Get out and make the most of it folks, go and enjoy Mother Nature’s splendour, bathed in glorious nourishing sunshine. As our founder says ‘You can’t buy that in a bottle’ so make sure you expose that pasty white skin of yours to the sun at every given opportunity. Perhaps if you do it more than 3 times per year (all in August) then you might actually develop enough of a tan that you won’t burn after just 3 minutes on the beach on a warm day! (Don’t forget our new Patented, Trademarked, Copyrighted, Proprietary-Blend Sun Mask – we call it ‘Shade!’ If you feel too hot, find a tree and get some ‘Shade!’ – it’s all you need!)

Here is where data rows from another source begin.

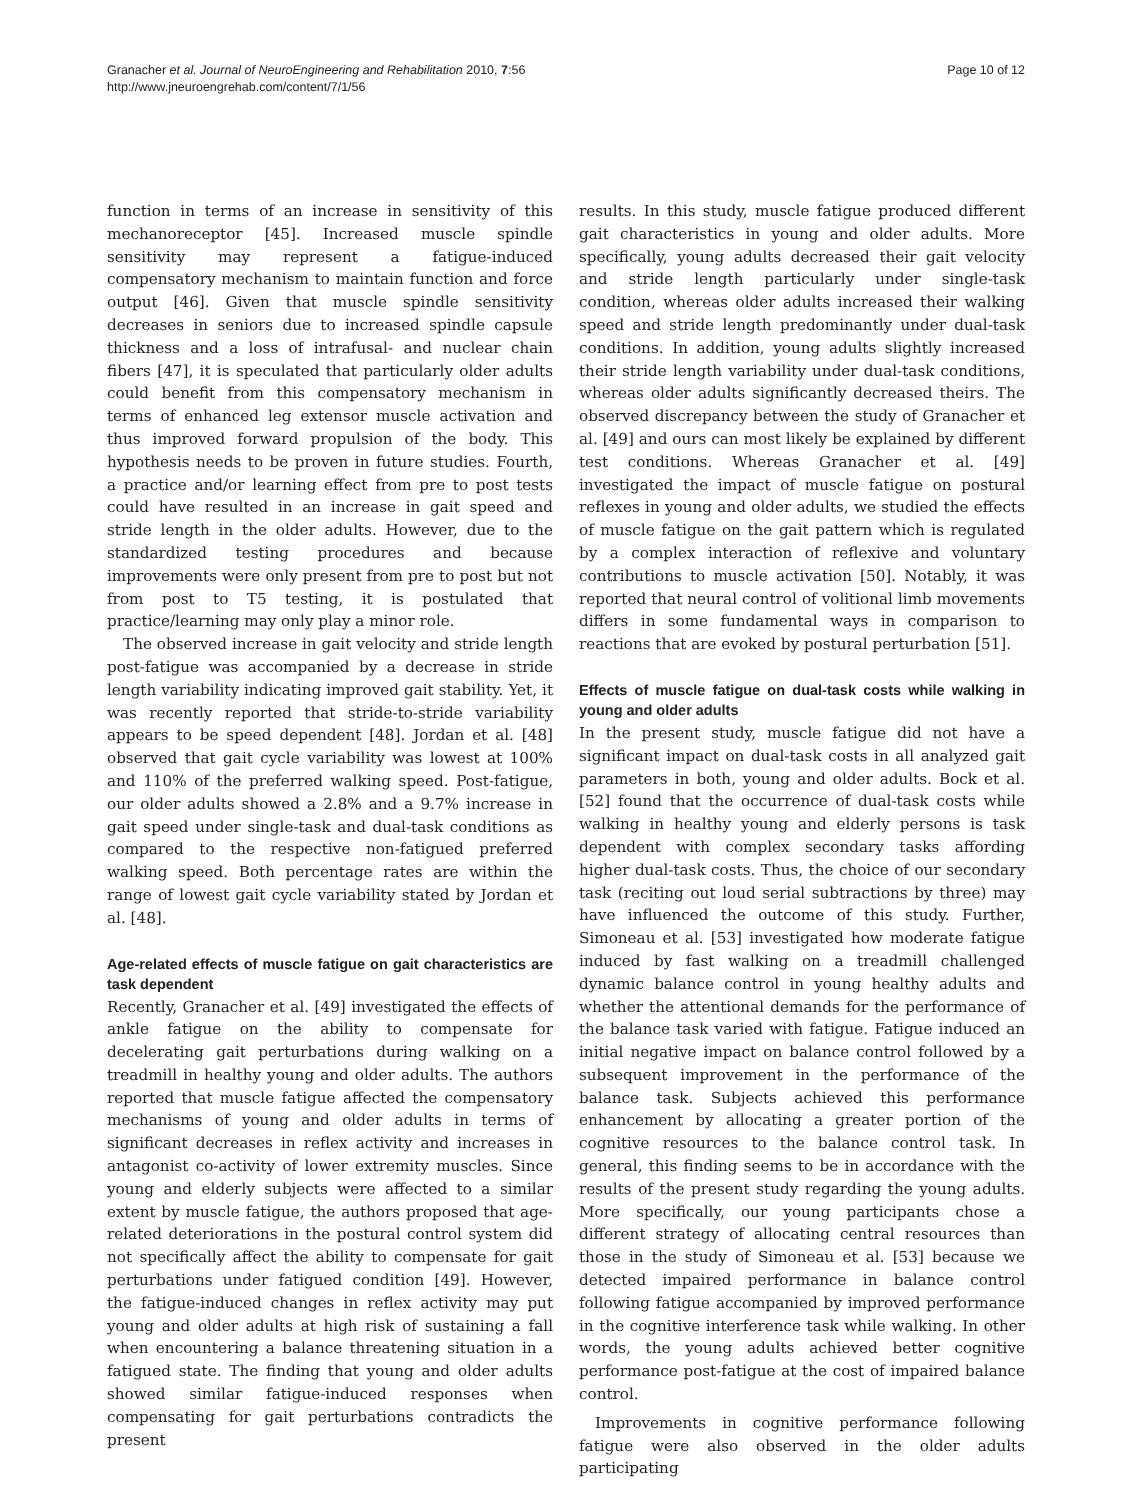Granacher et al. Journal of NeuroEngineering and Rehabilitation 2010, 7:56
http://www.jneuroengrehab.com/content/7/1/56
Page 10 of 12
function in terms of an increase in sensitivity of this mechanoreceptor [45]. Increased muscle spindle sensitivity may represent a fatigue-induced compensatory mechanism to maintain function and force output [46]. Given that muscle spindle sensitivity decreases in seniors due to increased spindle capsule thickness and a loss of intrafusal- and nuclear chain fibers [47], it is speculated that particularly older adults could benefit from this compensatory mechanism in terms of enhanced leg extensor muscle activation and thus improved forward propulsion of the body. This hypothesis needs to be proven in future studies. Fourth, a practice and/or learning effect from pre to post tests could have resulted in an increase in gait speed and stride length in the older adults. However, due to the standardized testing procedures and because improvements were only present from pre to post but not from post to T5 testing, it is postulated that practice/learning may only play a minor role.
The observed increase in gait velocity and stride length post-fatigue was accompanied by a decrease in stride length variability indicating improved gait stability. Yet, it was recently reported that stride-to-stride variability appears to be speed dependent [48]. Jordan et al. [48] observed that gait cycle variability was lowest at 100% and 110% of the preferred walking speed. Post-fatigue, our older adults showed a 2.8% and a 9.7% increase in gait speed under single-task and dual-task conditions as compared to the respective non-fatigued preferred walking speed. Both percentage rates are within the range of lowest gait cycle variability stated by Jordan et al. [48].
Age-related effects of muscle fatigue on gait characteristics are task dependent
Recently, Granacher et al. [49] investigated the effects of ankle fatigue on the ability to compensate for decelerating gait perturbations during walking on a treadmill in healthy young and older adults. The authors reported that muscle fatigue affected the compensatory mechanisms of young and older adults in terms of significant decreases in reflex activity and increases in antagonist co-activity of lower extremity muscles. Since young and elderly subjects were affected to a similar extent by muscle fatigue, the authors proposed that age-related deteriorations in the postural control system did not specifically affect the ability to compensate for gait perturbations under fatigued condition [49]. However, the fatigue-induced changes in reflex activity may put young and older adults at high risk of sustaining a fall when encountering a balance threatening situation in a fatigued state. The finding that young and older adults showed similar fatigue-induced responses when compensating for gait perturbations contradicts the present
results. In this study, muscle fatigue produced different gait characteristics in young and older adults. More specifically, young adults decreased their gait velocity and stride length particularly under single-task condition, whereas older adults increased their walking speed and stride length predominantly under dual-task conditions. In addition, young adults slightly increased their stride length variability under dual-task conditions, whereas older adults significantly decreased theirs. The observed discrepancy between the study of Granacher et al. [49] and ours can most likely be explained by different test conditions. Whereas Granacher et al. [49] investigated the impact of muscle fatigue on postural reflexes in young and older adults, we studied the effects of muscle fatigue on the gait pattern which is regulated by a complex interaction of reflexive and voluntary contributions to muscle activation [50]. Notably, it was reported that neural control of volitional limb movements differs in some fundamental ways in comparison to reactions that are evoked by postural perturbation [51].
Effects of muscle fatigue on dual-task costs while walking in young and older adults
In the present study, muscle fatigue did not have a significant impact on dual-task costs in all analyzed gait parameters in both, young and older adults. Bock et al. [52] found that the occurrence of dual-task costs while walking in healthy young and elderly persons is task dependent with complex secondary tasks affording higher dual-task costs. Thus, the choice of our secondary task (reciting out loud serial subtractions by three) may have influenced the outcome of this study. Further, Simoneau et al. [53] investigated how moderate fatigue induced by fast walking on a treadmill challenged dynamic balance control in young healthy adults and whether the attentional demands for the performance of the balance task varied with fatigue. Fatigue induced an initial negative impact on balance control followed by a subsequent improvement in the performance of the balance task. Subjects achieved this performance enhancement by allocating a greater portion of the cognitive resources to the balance control task. In general, this finding seems to be in accordance with the results of the present study regarding the young adults. More specifically, our young participants chose a different strategy of allocating central resources than those in the study of Simoneau et al. [53] because we detected impaired performance in balance control following fatigue accompanied by improved performance in the cognitive interference task while walking. In other words, the young adults achieved better cognitive performance post-fatigue at the cost of impaired balance control.
Improvements in cognitive performance following fatigue were also observed in the older adults participating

Your free bonus: Purchase massive bulk quantities of all the above, and you get this super special bonus product for FREE!!
- Zest for Life!
That’s it folks, free with EVERY order, get your passion for living, bundle up your Feelgood Factor and get out there and LOVE LIFE!
This Special Offer Promotion was brought to you by your friendly neighbourhood MotherNaturesDiet!
For bulk orders, or to join our strangely-pyramid-shaped ‘get-rich-quick’ Distributor Scheme, just call 0800-DON’T-BE-A-MUG and we’ll take you for everything you’ve got.